What your EOFY statement doesn't tell you - but should
Your EOFY statement records the numbers, but it won't tell you whether your investment property is compliant, tax-efficient or performing as well as it could.
Your End of Financial Year (EOFY) statement has arrived. It’s tidy, it’s formatted, and it tells you exactly what came in and went out across the last 12 months. You forward it to your accountant, file it away, and consider the job done.
But your EOFY statement is a record of what happened. It has almost nothing to say about why it happened, whether it was good enough, or what’s quietly costing you money that doesn’t appear on the page anywhere.
Here are five things your EOFY statement doesn’t tell you but should.
1. The real cost of tenant turnover
If your property was re-let this year, your EOFY statement shows a letting fee. One line.
What it doesn’t capture is the full picture: advertising, make-good maintenance and cleaning between tenancies, downtime between leases, and the time invested in processing applications and onboarding a new tenant.
High turnover is often a signal worth investigating. Was the rent pitched too aggressively at renewal? Were maintenance requests slow?
The numbers don’t ask these questions. A good property manager should.
2. What your management fee is actually buying
Your management fee is a consistent deduction that’s easy to overlook. But your EOFY statement doesn’t tell you what it includes, and there’s enormous variation between property management agencies.
Some charge lower headline rates but add fees for inspections, lease renewals, maintenance coordination, or tribunal representation. Others charge a higher all-inclusive rate.
A good question to ask yourself is what am I getting for the fee that I’m paying?

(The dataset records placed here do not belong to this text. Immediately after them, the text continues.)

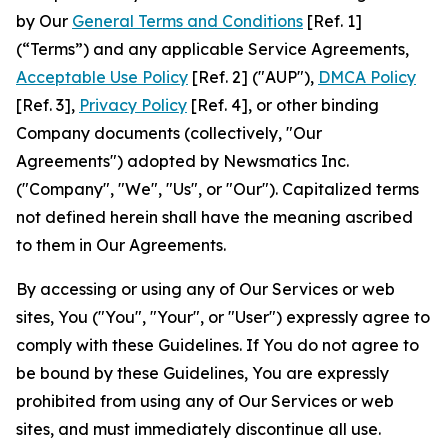
by Our
General Terms and Conditions
[Ref. 1]
(“Terms”) and any applicable Service Agreements,
Acceptable Use Policy
[Ref. 2] ("AUP"),
DMCA Policy
[Ref. 3],
Privacy Policy
[Ref. 4], or other binding
Company documents (collectively, "Our
Agreements") adopted by Newsmatics Inc.
("Company", "We", "Us", or "Our"). Capitalized terms
not defined herein shall have the meaning ascribed
to them in Our Agreements.
By accessing or using any of Our Services or web
sites, You ("You", "Your", or "User") expressly agree to
comply with these Guidelines. If You do not agree to
be bound by these Guidelines, You are expressly
prohibited from using any of Our Services or web
sites, and must immediately discontinue all use.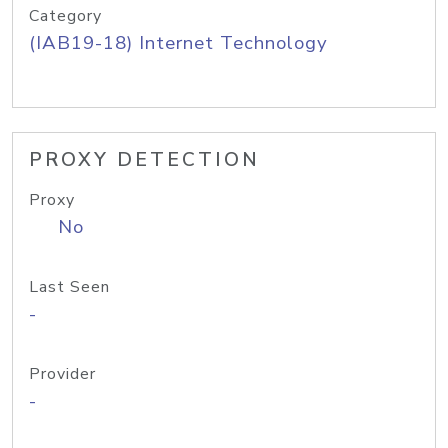
Category
(IAB19-18) Internet Technology
PROXY DETECTION
Proxy
No
Last Seen
-
Provider
-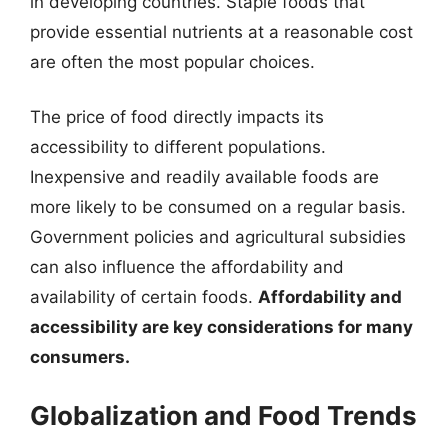
in developing countries. Staple foods that
provide essential nutrients at a reasonable cost
are often the most popular choices.
The price of food directly impacts its
accessibility to different populations.
Inexpensive and readily available foods are
more likely to be consumed on a regular basis.
Government policies and agricultural subsidies
can also influence the affordability and
availability of certain foods.
Affordability and
accessibility are key considerations for many
consumers.
Globalization and Food Trends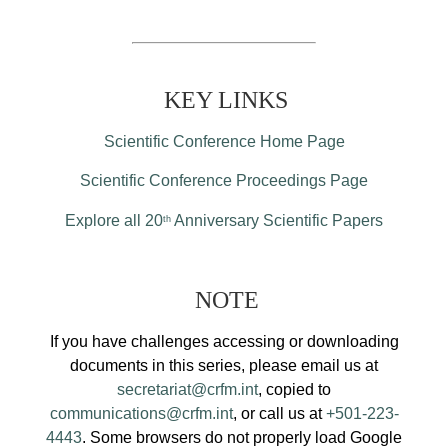
KEY LINKS
Scientific Conference Home Page
Scientific Conference Proceedings Page
Explore all 20
Anniversary Scientific Papers
th
NOTE
If you have challenges accessing or downloading
documents in this series, please email us at
secretariat@crfm.int
, copied to
communications@crfm.int
, or call us at
+501-223-
4443
. Some browsers do not properly load Google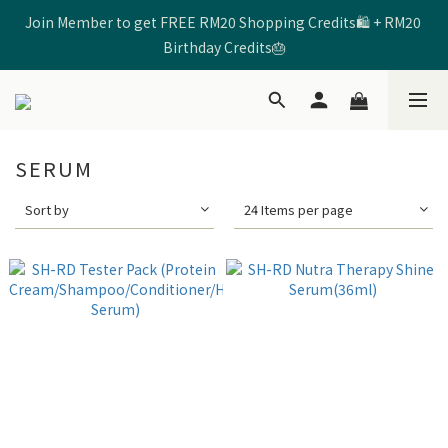
Join Member to get FREE RM20 Shopping Credits🛍️ + RM20 
🩷Enter Code 【SHRD520MOM】 to get RM5 Discount🩷
Birthday Credits🎂
🩷Enter Code 【SHRD520MOM】 to get RM5 Discount🩷
SERUM
Sort by
24 Items per page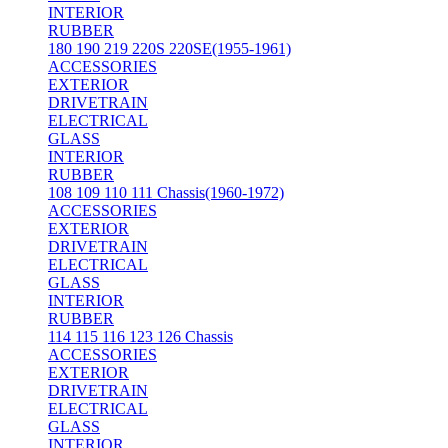
INTERIOR
RUBBER
180 190 219 220S 220SE(1955-1961)
ACCESSORIES
EXTERIOR
DRIVETRAIN
ELECTRICAL
GLASS
INTERIOR
RUBBER
108 109 110 111 Chassis(1960-1972)
ACCESSORIES
EXTERIOR
DRIVETRAIN
ELECTRICAL
GLASS
INTERIOR
RUBBER
114 115 116 123 126 Chassis
ACCESSORIES
EXTERIOR
DRIVETRAIN
ELECTRICAL
GLASS
INTERIOR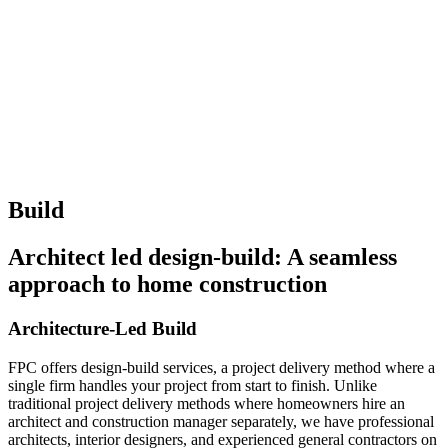
Build
Architect led design-build: A seamless
approach to home construction
Architecture-Led Build
FPC offers design-build services, a project delivery method where a
single firm handles your project from start to finish. Unlike
traditional project delivery methods where homeowners hire an
architect and construction manager separately, we have professional
architects, interior designers, and experienced general contractors on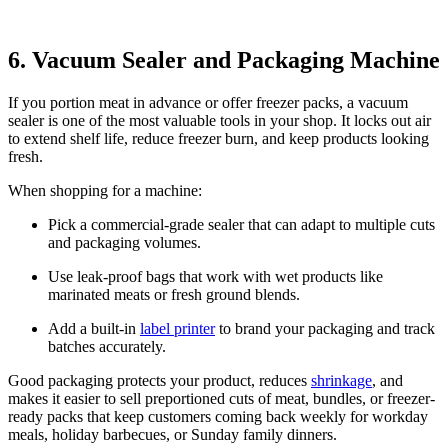
6. Vacuum Sealer and Packaging Machine
If you portion meat in advance or offer freezer packs, a vacuum
sealer is one of the most valuable tools in your shop. It locks out air
to extend shelf life, reduce freezer burn, and keep products looking
fresh.
When shopping for a machine:
Pick a commercial-grade sealer that can adapt to multiple cuts
and packaging volumes.
Use leak-proof bags that work with wet products like
marinated meats or fresh ground blends.
Add a built-in
label printer
to brand your packaging and track
batches accurately.
Good packaging protects your product, reduces
shrinkage
, and
makes it easier to sell preportioned cuts of meat, bundles, or freezer-
ready packs that keep customers coming back weekly for workday
meals, holiday barbecues, or Sunday family dinners.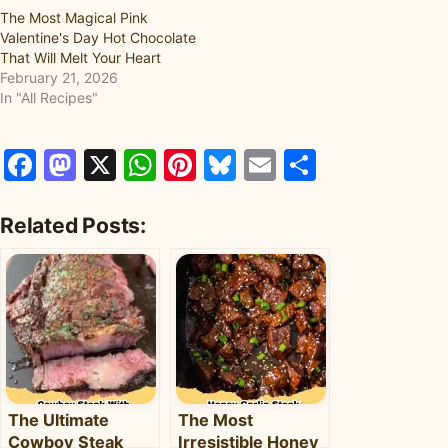
The Most Magical Pink
Valentine's Day Hot Chocolate
That Will Melt Your Heart
February 21, 2026
In "All Recipes"
Facebook
Mastodon
X
WhatsApp
Pinterest
Bluesky
Email
Share
Related Posts:
The Ultimate
The Most
Cowboy Steak
Irresistible Honey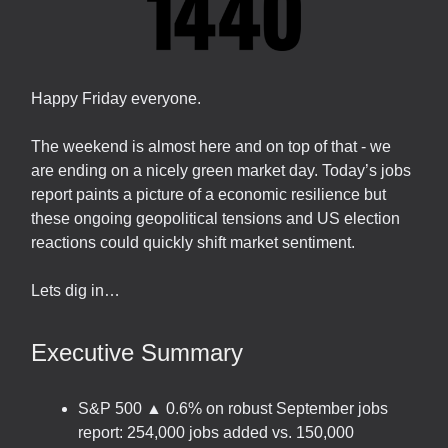
Happy Friday everyone.
The weekend is almost here and on top of that - we
are ending on a nicely green market day. Today’s jobs
report paints a picture of a economic resilience but
these ongoing geopolitical tensions and US election
reactions could quickly shift market sentiment.
Lets dig in…
Executive Summary
S&P 500 ▲ 0.6% on robust September jobs
report: 254,000 jobs added vs. 150,000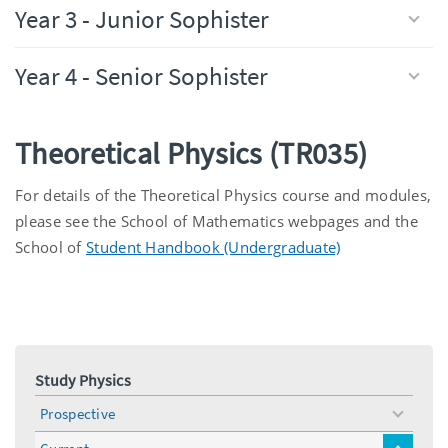
Year 3 - Junior Sophister
Year 4 - Senior Sophister
Theoretical Physics (TR035)
For details of the Theoretical Physics course and modules,
please see the School of Mathematics webpages and the
School of
Student Handbook (Undergraduate)
Study Physics
Prospective
toggle
menu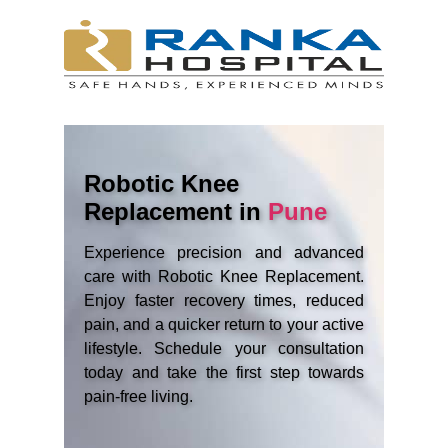
Robotic Knee
Replacement in
Pune
Experience precision and advanced
care with Robotic Knee Replacement.
Enjoy faster recovery times, reduced
pain, and a quicker return to your active
lifestyle. Schedule your consultation
today and take the first step towards
pain-free living.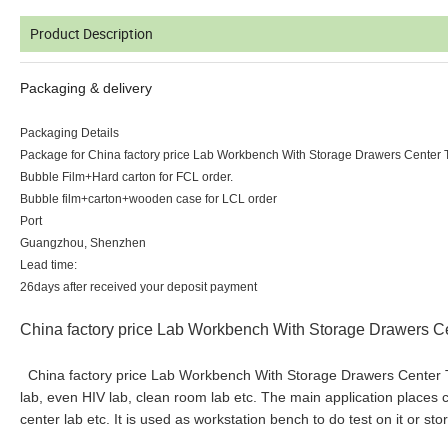
Product Description
Packaging & delivery
Packaging Details
Package for China factory price Lab Workbench With Storage Drawers Center 
Bubble Film+Hard carton for FCL order.
Bubble film+carton+wooden case for LCL order
Port
Guangzhou, Shenzhen
Lead time:
26days after received your deposit payment
China factory price Lab Workbench With Storage Drawers C
China factory price Lab Workbench With Storage Drawers Center Tab
lab, even HIV lab, clean room lab etc. The main application places ca
center lab etc. It is used as workstation bench to do test on it or s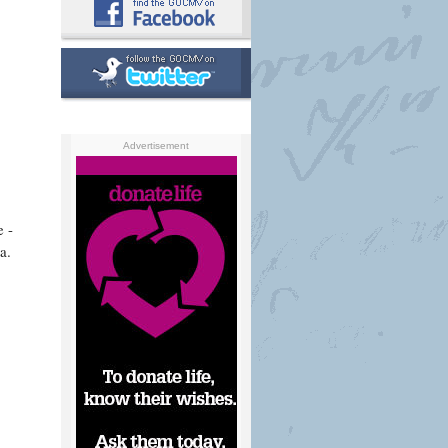
Advertisement
e -
a.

Now is a good time to ask for a full breakdown of your management agreement and review any ad hoc fees charged during the year.
3. Whether your property is actually compliant right now
Your statement might show a smoke alarm compliance fee, but that doesn’t mean your property meets Queensland’s minimum housing standards, which fully rolled out to all existing tenancies in September 2024. These cover weatherproofing, functioning locks, adequate ventilation, and working fixtures throughout.
Non-compliance is a legal risk, not just a reputational one. Tenants can apply to QCAT for orders, request rent reductions, or terminate their lease. None of that shows up in your annual summary.
The right question to ask your property manager isn’t, “Were compliance costs paid?”, It’s, “Is my property compliant right now, and how do we know?”
4. Your depreciation position
Depreciation is one of the most valuable tax deductions available to property investors. Your property manager’s EOFY statement won’t touch it, because it falls outside their scope entirely.
If your property was built after 1985, you’re likely entitled to claim deductions for the building structure and plant and equipment (air conditioning units, carpet, hot water systems, and more).
A depreciation schedule typically costs $600–$900 and can generate thousands in deductions year after year.
If you don’t have one, or had renovation work done this year, talk to a quantity surveyor before your return is lodged.
5. What the market is doing right now
Your EOFY statement reflects last year’s rental income at last year’s rates. It says nothing about where the market sits today, whether your rent is competitive, or how your property is positioned heading into the new financial year.
South East Queensland has seen significant rental market movement in recent years. In some suburbs, rents that looked strong in 2025 are now at the lower end of the current range.
This is not because anything went wrong, but because the market shifted and rents weren’t adjusted in time.
If you haven’t had a formal rental appraisal in the last six months, now is the right time.
The statement is a starting point, not the whole story
Your EOFY statement is accurate as far as it goes. But as a tool for understanding the full health of your investment, it’s always going to be incomplete.
The best property managers don’t just generate the numbers; they help you understand what’s behind them.